Unlike the previous network meta-analysis by Lee et al., [21] the current analysis eliminated CYC and included four new trials. Only one study has been conducted on CYC. However, in terms of relative effectiveness, our findings are comparable to those of the CYC study [21]. Furthermore, our findings are consistent with recent meta-analyses that found that MMF was less harmful than AZA [13]. Similar studies have been published on the management of lupus nephritis [14, 15]. Both studies were meta-analyses of RCTs on the induction and maintenance of lupus nephritis. MMF prevented relapse more successfully than AZA during maintenance treatment, with no increase in clinically meaningful AEs. In contrast to the two previous studies, our network meta-analysis focused on lupus nephritis maintenance treatment and included analyses of the relative effectiveness and safety of immunosuppressive medications such as MMF, AZA, and CNI. Our findings are consistent with those of previous studies comparing MMF to AZA in terms of renal relapse and safety. However, our findings provide important information that was missing from earlier conventional meta-analyses about the relative effectiveness and safety of CNI, MMF, and AZA as maintenance therapies for lupus nephritis.
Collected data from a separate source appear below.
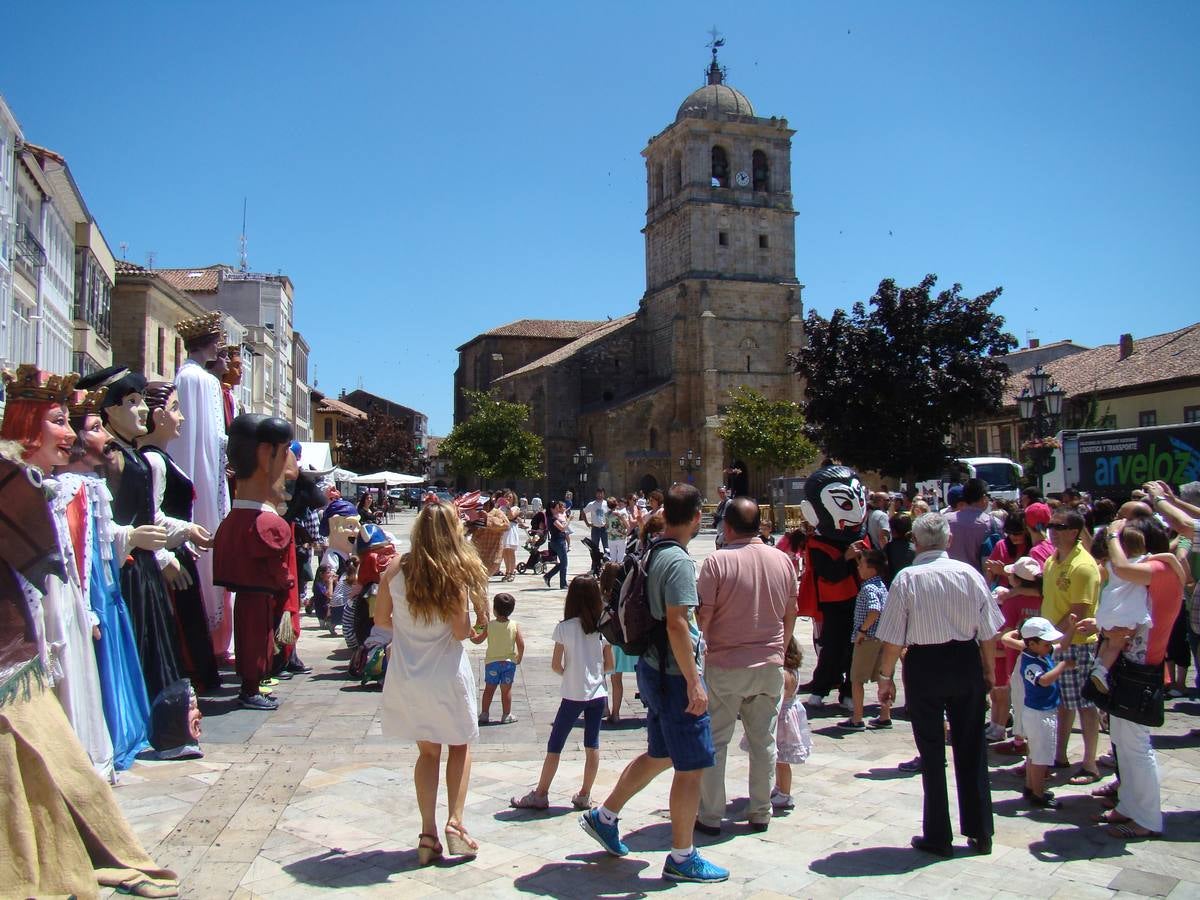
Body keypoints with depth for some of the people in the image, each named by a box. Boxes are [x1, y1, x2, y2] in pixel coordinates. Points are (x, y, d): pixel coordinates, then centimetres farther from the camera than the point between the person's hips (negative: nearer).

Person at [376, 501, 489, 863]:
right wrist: (474, 607, 1)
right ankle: (455, 822, 7)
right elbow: (461, 632, -15)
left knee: (428, 751, 18)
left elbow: (381, 619, 5)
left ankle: (428, 833, 13)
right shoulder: (457, 574, -13)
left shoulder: (395, 569, -4)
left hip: (405, 676, 3)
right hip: (446, 675, -3)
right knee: (459, 746, 19)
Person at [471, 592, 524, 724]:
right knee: (506, 690, 9)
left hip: (492, 662, 0)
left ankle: (484, 714, 18)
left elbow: (478, 640, 0)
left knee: (489, 688, 12)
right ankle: (506, 716, 15)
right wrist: (519, 658, 8)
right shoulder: (515, 626, -9)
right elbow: (521, 645, -9)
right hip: (509, 662, 0)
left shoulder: (489, 625, -10)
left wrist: (471, 635, 21)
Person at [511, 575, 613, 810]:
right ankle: (584, 795, 17)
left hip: (573, 695, -3)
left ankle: (540, 795, 12)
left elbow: (556, 665, -7)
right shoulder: (603, 627, -2)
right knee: (592, 745, 12)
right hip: (598, 693, 3)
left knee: (554, 745, 7)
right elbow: (609, 664, 4)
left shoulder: (564, 628, -10)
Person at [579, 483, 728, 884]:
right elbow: (676, 625, -26)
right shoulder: (679, 561, -20)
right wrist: (694, 683, -23)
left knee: (660, 755, 23)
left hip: (653, 668, 9)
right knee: (691, 767, 4)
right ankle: (681, 858, 15)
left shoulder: (651, 554, 7)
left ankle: (604, 816, 31)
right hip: (675, 674, -9)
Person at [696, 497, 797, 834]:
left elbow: (703, 617, -14)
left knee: (714, 742, 8)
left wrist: (699, 649, 5)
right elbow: (791, 614, 9)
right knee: (764, 742, 14)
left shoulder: (718, 561, -14)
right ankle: (761, 814, 23)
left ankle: (710, 816, 13)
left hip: (725, 667, -4)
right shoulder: (782, 560, 1)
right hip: (770, 667, 4)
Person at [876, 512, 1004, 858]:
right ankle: (980, 833, 25)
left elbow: (893, 640, -11)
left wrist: (886, 677, 1)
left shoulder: (907, 579, -12)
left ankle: (938, 837, 19)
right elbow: (989, 634, -1)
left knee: (932, 752, 9)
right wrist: (989, 672, 12)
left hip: (923, 666, -2)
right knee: (972, 750, 15)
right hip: (966, 664, 3)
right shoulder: (969, 573, -5)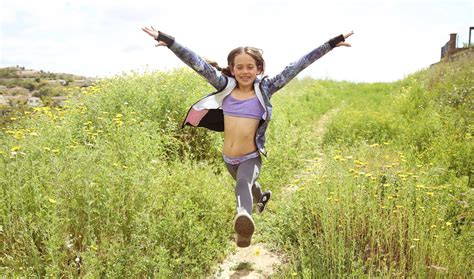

However, due to several limitations of our research, our findings should be considered with caution. First, there were only two RCTs on tacrolimus in the included literature, resulting in limited sample sizes. Second, diversity in the study design and patient characteristics may have influenced the results of this network meta-analysis. Third, this study focused only on effectiveness and safety, measuring the number of patients who experienced renal relapse, severe infection, leukopenia, doubling blood creatine, and withdrawal due to AEs. Consequently, the findings of this study did not address all elements of drug efficacy and safety. Fourth, the results are complicated by a number of factors, including the percentage of patients with class IV lupus nephritis, varying definitions of renal relapse, induction therapy employed, severity of the illness, drug dosage, and duration of follow-up. We were not able to adjust the variables because of a lack of data.

Nevertheless, this meta-analysis has a few advantages. In various trials, patients with lupus nephritis ranged in number from 42 to 227, while this particular investigation comprised 884 participants. By improving the statistical power and resolution, we were able to generate data that were more precise than those revealed in individual research. When direct head-to-head comparisons are either unavailable or inadequate, network meta-analysis allows for an indirect comparison of different treatments, maximizing the use of all available data [22, 25]. The relative effectiveness and safety of MMF, CNI, and AZA in maintenance therapy of lupus nephritis are shown in this study. In conclusion, we discovered that CNI and MMF were the most effective maintenance therapies for patients with lupus nephritis and that MMF had the best chance of minimizing the risk of leukopenia, infections, and withdrawal due to AEs. MMF and CNI maintenance treatments are preferable over AZA in these patients owing to the outcome of decreased renal relapse rates. Further research is needed to definitively assess the relative effectiveness and safety of CNI, MMF, and AZA in a broader group of patients in order to find the best maintenance treatment for lupus nephritis.